§ **Task instructions**:
Write out the stretch of lines below that begins at the line with "## Web Standard APIs" and ends at the line with "[navlink]: ../components/nav-link", including both, exactly as given and nothing more.

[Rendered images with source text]
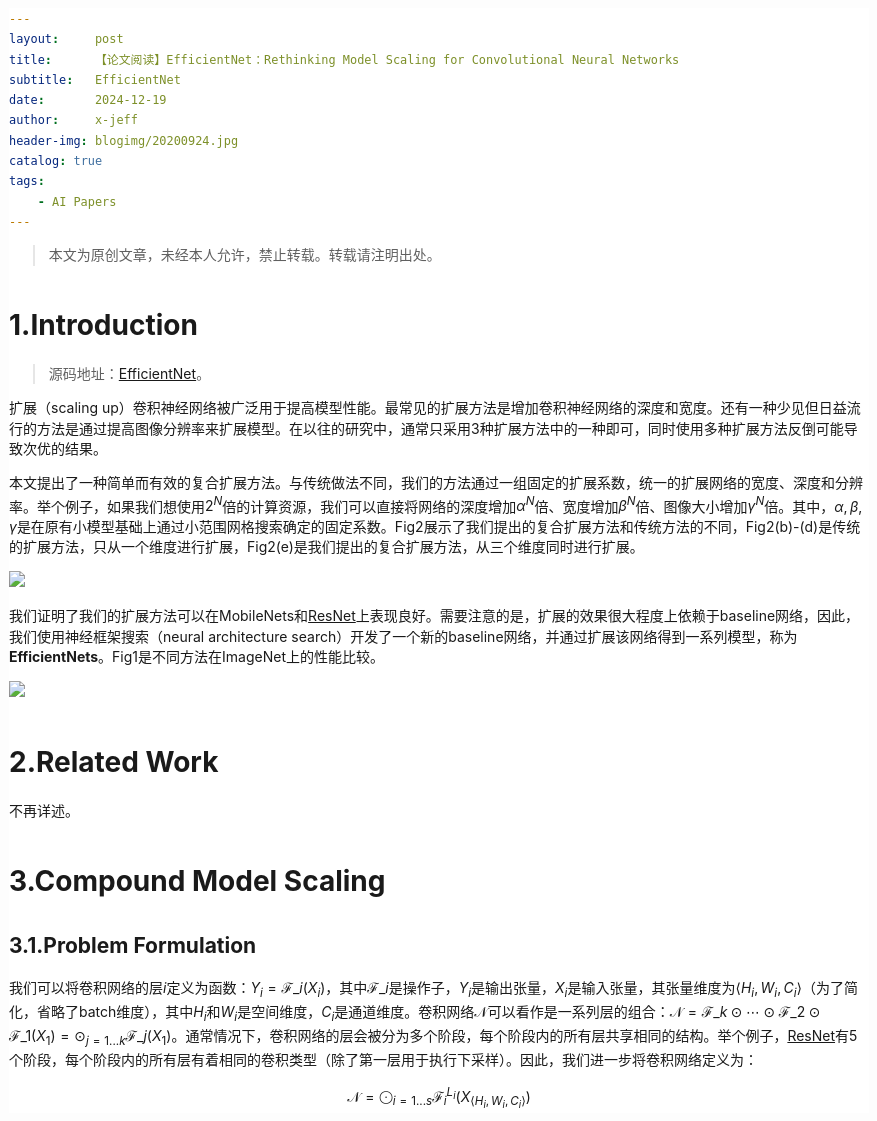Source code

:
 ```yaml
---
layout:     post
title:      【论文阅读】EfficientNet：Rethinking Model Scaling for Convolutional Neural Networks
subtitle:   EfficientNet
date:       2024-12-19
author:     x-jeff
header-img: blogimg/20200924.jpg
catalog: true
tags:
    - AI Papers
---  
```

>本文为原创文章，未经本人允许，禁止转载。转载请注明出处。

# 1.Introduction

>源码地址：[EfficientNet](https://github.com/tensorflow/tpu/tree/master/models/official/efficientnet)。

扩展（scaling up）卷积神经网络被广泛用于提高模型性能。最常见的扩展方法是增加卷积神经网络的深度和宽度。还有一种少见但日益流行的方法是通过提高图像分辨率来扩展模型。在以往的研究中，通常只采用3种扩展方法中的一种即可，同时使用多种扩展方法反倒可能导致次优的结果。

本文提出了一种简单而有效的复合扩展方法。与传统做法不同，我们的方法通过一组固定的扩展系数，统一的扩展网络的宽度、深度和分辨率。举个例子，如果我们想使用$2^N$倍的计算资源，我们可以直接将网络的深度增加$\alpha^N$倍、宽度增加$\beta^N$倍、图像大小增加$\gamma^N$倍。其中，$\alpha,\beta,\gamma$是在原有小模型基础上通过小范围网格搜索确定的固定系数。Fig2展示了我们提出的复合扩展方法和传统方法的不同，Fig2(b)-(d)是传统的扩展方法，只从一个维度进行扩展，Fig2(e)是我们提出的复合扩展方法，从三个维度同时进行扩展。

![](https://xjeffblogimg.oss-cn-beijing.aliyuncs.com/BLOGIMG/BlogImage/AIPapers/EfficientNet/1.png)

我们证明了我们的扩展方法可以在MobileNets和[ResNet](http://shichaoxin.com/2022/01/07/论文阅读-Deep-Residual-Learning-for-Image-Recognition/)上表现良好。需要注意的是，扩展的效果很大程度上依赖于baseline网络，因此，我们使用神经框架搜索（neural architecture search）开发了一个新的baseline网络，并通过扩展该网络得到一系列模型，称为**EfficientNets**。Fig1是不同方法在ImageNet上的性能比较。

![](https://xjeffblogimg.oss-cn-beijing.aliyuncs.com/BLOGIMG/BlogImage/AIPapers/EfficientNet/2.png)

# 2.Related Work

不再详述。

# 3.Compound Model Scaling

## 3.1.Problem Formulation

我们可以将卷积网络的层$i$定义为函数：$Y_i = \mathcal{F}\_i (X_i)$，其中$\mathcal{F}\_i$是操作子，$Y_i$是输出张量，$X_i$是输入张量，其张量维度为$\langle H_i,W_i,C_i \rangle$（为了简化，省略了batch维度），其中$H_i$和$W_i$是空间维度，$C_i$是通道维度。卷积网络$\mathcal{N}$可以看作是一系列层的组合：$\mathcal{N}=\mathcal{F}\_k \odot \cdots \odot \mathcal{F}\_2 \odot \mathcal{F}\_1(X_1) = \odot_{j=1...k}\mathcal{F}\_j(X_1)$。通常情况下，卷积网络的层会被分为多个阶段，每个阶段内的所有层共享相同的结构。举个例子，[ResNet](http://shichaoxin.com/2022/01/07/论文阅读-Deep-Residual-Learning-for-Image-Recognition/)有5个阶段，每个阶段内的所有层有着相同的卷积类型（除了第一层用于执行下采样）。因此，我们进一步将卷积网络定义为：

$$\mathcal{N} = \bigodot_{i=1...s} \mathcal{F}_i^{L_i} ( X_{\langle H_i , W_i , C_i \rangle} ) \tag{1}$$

--

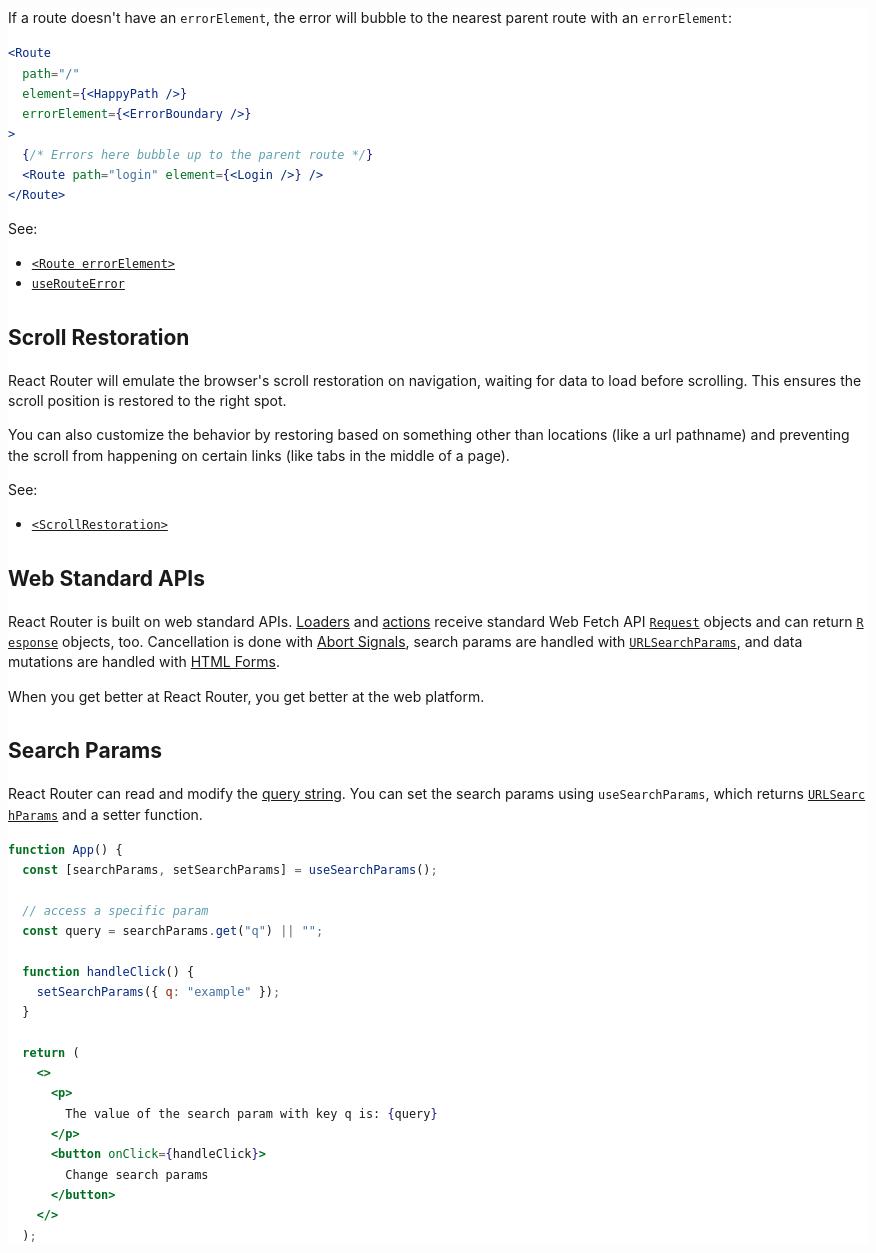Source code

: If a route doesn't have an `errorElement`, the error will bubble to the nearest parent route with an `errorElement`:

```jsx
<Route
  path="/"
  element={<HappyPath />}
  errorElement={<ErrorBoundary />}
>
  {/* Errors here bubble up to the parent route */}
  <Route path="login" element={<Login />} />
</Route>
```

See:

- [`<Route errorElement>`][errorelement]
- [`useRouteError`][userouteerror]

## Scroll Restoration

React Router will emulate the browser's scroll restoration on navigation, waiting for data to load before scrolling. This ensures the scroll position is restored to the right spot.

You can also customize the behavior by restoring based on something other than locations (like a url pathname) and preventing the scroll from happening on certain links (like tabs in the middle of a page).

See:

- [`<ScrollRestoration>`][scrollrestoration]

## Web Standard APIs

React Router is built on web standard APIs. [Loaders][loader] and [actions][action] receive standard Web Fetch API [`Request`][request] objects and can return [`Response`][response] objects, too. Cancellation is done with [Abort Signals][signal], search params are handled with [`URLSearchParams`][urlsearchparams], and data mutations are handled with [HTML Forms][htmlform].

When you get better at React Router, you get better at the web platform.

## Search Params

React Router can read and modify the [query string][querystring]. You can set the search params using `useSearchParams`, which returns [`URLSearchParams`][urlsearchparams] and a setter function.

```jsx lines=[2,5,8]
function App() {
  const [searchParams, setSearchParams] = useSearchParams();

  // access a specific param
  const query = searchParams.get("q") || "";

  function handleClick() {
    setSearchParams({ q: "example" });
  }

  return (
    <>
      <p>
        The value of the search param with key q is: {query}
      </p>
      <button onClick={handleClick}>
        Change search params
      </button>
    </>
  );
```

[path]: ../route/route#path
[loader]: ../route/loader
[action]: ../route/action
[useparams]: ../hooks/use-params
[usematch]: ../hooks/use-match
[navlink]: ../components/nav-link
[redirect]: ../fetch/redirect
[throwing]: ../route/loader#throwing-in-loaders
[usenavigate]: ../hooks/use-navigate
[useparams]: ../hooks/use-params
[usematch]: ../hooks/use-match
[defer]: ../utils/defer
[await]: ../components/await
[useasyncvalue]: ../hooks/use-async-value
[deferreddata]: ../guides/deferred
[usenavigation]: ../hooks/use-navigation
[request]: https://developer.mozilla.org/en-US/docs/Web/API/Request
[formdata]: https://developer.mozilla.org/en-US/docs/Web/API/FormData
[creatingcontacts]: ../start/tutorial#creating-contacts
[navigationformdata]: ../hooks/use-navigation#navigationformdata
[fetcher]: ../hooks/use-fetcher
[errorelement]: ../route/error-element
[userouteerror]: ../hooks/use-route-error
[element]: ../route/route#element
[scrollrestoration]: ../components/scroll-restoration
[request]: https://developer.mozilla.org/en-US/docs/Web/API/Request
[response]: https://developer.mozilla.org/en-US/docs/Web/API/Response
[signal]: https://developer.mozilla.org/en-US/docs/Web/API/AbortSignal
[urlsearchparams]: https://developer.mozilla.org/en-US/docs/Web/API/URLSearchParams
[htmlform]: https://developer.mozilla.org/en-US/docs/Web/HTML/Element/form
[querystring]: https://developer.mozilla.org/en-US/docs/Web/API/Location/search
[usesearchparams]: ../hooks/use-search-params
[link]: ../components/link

§ **Written solution**:
## Web Standard APIs

React Router is built on web standard APIs. [Loaders][loader] and [actions][action] receive standard Web Fetch API [`Request`][request] objects and can return [`Response`][response] objects, too. Cancellation is done with [Abort Signals][signal], search params are handled with [`URLSearchParams`][urlsearchparams], and data mutations are handled with [HTML Forms][htmlform].

When you get better at React Router, you get better at the web platform.

## Search Params

React Router can read and modify the [query string][querystring]. You can set the search params using `useSearchParams`, which returns [`URLSearchParams`][urlsearchparams] and a setter function.

```jsx lines=[2,5,8]
function App() {
  const [searchParams, setSearchParams] = useSearchParams();

  // access a specific param
  const query = searchParams.get("q") || "";

  function handleClick() {
    setSearchParams({ q: "example" });
  }

  return (
    <>
      <p>
        The value of the search param with key q is: {query}
      </p>
      <button onClick={handleClick}>
        Change search params
      </button>
    </>
  );
```

[path]: ../route/route#path
[loader]: ../route/loader
[action]: ../route/action
[useparams]: ../hooks/use-params
[usematch]: ../hooks/use-match
[navlink]: ../components/nav-link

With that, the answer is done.